Someone gave me the entire discography of the Kings of Leon today, it was an afterthought, a bonus, an offhanded gesture, 'oh you might like this'... 3oo Megabytes of ones and zeros later and it's all there, the first tentative album, the second stronger sound, the third storming guitars and anxious, nervous drums of power.
I compare this with the precious individual who introduced me to Sonic Youth, we talked about some other album we had both enjoyed and a couple of days later he said he would make me a tape of some stuff I might enjoy. He did it over a weekend, curated a mix, composed a side, and another, 90 minutes in all, hand wrote the track listings on the card insert, each track name and artist, in small, legible capitals; in blue biro.

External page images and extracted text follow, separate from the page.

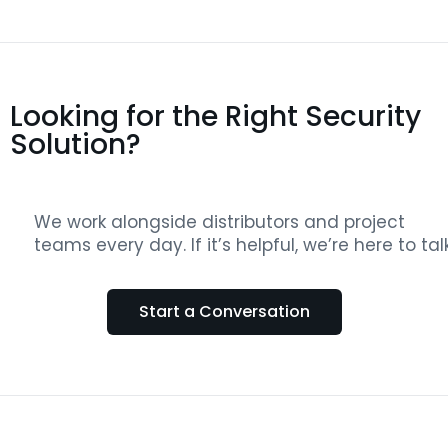
Looking for the Right Security
Solution?
We work alongside distributors and project
teams every day. If it’s helpful, we’re here to talk
Start a Conversation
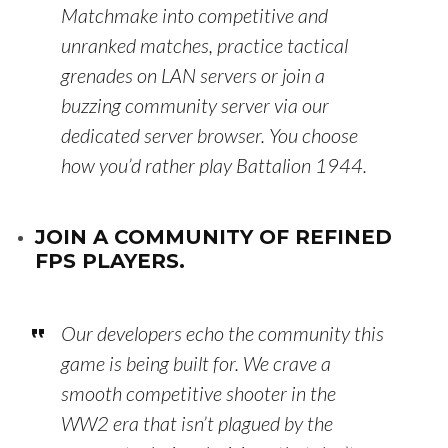
Matchmake into competitive and
unranked matches, practice tactical
grenades on LAN servers or join a
buzzing community server via our
dedicated server browser. You choose
how you’d rather play Battalion 1944.
JOIN A COMMUNITY OF REFINED
FPS PLAYERS.
Our developers echo the community this
game is being built for. We crave a
smooth competitive shooter in the
WW2 era that isn’t plagued by the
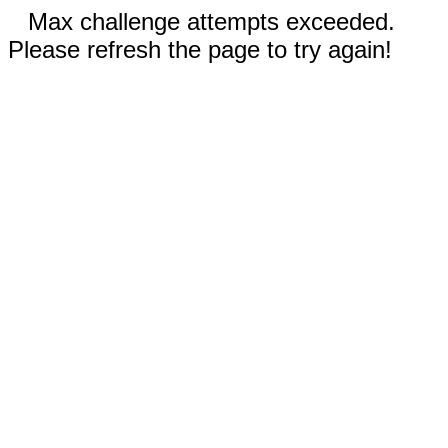
Max challenge attempts exceeded.
Please refresh the page to try again!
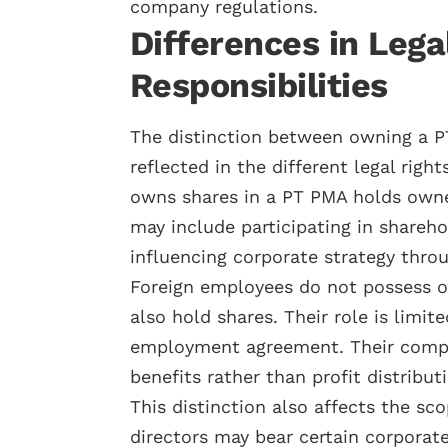
company regulations.
Differences in Lega
Responsibilities
The distinction between owning a P
reflected in the different legal righ
owns shares in a PT PMA holds owne
may include participating in shareho
influencing corporate strategy thro
Foreign employees do not possess o
also hold shares. Their role is limit
employment agreement. Their compens
benefits rather than profit distribut
This distinction also affects the sco
directors may bear certain corporate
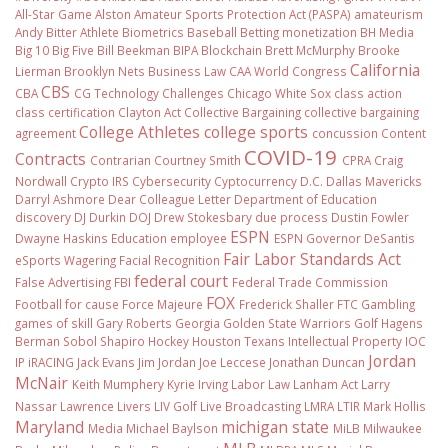
All-Star Game
Alston
Amateur Sports Protection Act (PASPA)
amateurism
Andy Bitter
Athlete Biometrics
Baseball
Betting monetization
BH Media
Big 10
Big Five
Bill Beekman
BIPA
Blockchain
Brett McMurphy
Brooke
California
Lierman
Brooklyn Nets
Business Law
CAA World Congress
CBS
CBA
CG Technology
Challenges
Chicago White Sox
class action
class certification
Clayton Act
Collective Bargaining
collective bargaining
College Athletes
college sports
agreement
concussion
Content
COVID-19
Contracts
Contrarian
Courtney Smith
CPRA
Craig
Nordwall
Crypto IRS
Cybersecurity
Cyptocurrency
D.C.
Dallas Mavericks
Darryl Ashmore
Dear Colleague Letter
Department of Education
discovery
DJ Durkin
DOJ
Drew Stokesbary
due process
Dustin Fowler
ESPN
Dwayne Haskins
Education
employee
ESPN Governor DeSantis
Fair Labor Standards Act
eSports Wagering
Facial Recognition
federal court
False Advertising
FBI
Federal Trade Commission
FOX
Football
for cause
Force Majeure
Frederick Shaller
FTC
Gambling
games of skill
Gary Roberts
Georgia
Golden State Warriors
Golf
Hagens
Berman Sobol Shapiro
Hockey
Houston Texans
Intellectual Property
IOC
Jordan
IP
iRACING
Jack Evans
Jim Jordan
Joe Leccese
Jonathan Duncan
McNair
Keith Mumphery
Kyrie Irving
Labor Law
Lanham Act
Larry
Nassar
Lawrence Livers
LIV Golf
Live Broadcasting
LMRA
LTIR
Mark Hollis
Maryland
michigan state
Media
Michael Baylson
MiLB
Milwaukee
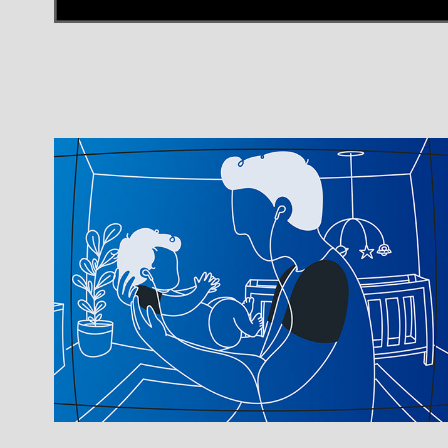
Best Buy - Windows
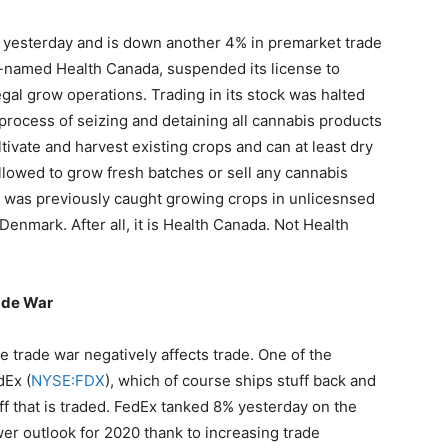
yesterday and is down another 4% in premarket trade
ly-named Health Canada, suspended its license to
egal grow operations. Trading in its stock was halted
process of seizing and detaining all cannabis products
ltivate and harvest existing crops and can at least dry
allowed to grow fresh batches or sell any cannabis
st was previously caught growing crops in unlicesnsed
enmark. After all, it is Health Canada. Not Health
ade War
 trade war negatively affects trade. One of the
dEx (
NYSE:FDX
), which of course ships stuff back and
ff that is traded. FedEx tanked 8% yesterday on the
wer outlook for 2020 thank to increasing trade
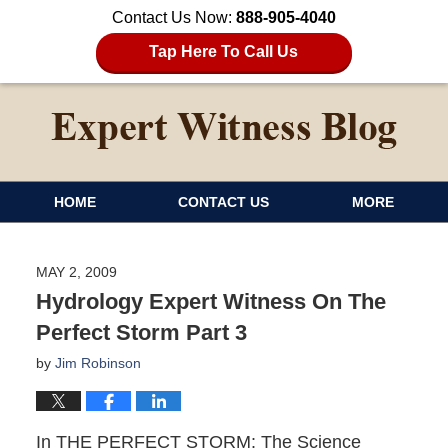
Contact Us Now:
888-905-4040
Tap Here To Call Us
HOME
CONTACT US
MORE
MAY 2, 2009
Hydrology Expert Witness On The
Perfect Storm Part 3
by
Jim Robinson
In THE PERFECT STORM: The Science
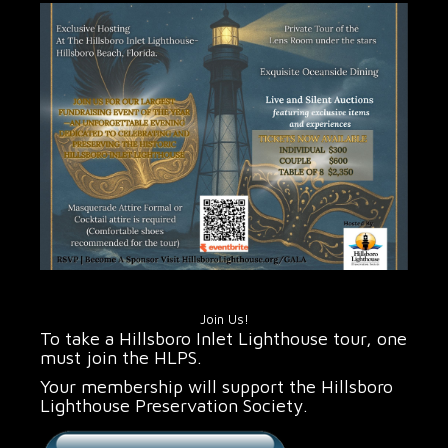
Join Us!
To take a Hillsboro Inlet Lighthouse tour, one
must join the HLPS.
Your membership will support the Hillsboro
Lighthouse Preservation Society.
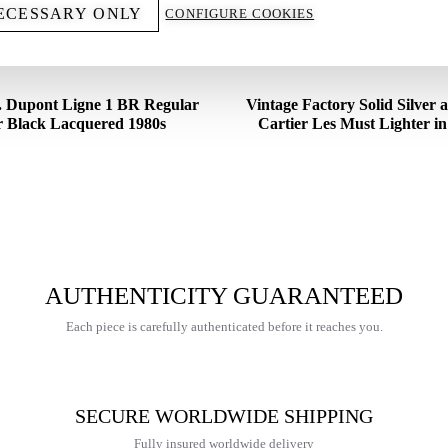
ECESSARY ONLY
CONFIGURE COOKIES
T. Dupont Ligne 1 BR Regular
Vintage Factory Solid Silver
r Black Lacquered 1980s
Cartier Les Must Lighter i
€
375,00
€
2.200,00
AUTHENTICITY GUARANTEED
Each piece is carefully authenticated before it reaches you.
SECURE WORLDWIDE SHIPPING
Fully insured worldwide delivery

He brought it to school, and gave it to me, I turned it over and examined it as a stereotypical Japanese businessman examines a new business card. I asked questions, got answers, and made projections in my mind. I couldn't wait till I got it home to play it, no walkman for me till later, and years later till I felt comfortable in public with earbuds in.
Each song was considered, treasure, pondered. I've just had Kings of Leon playing as wallpaper for two hours now, I did other stuff. I hope it's me, but I don't want to value music less.
1 comment:
Well said, Ben. I felt this way when my cousins introduced me to Senuti. 'So, I can just vacuum thousands of songs off an ipod because the computer tells me I don't have them? Great!' Did that. Last Christmas. Still haven't listened to them all.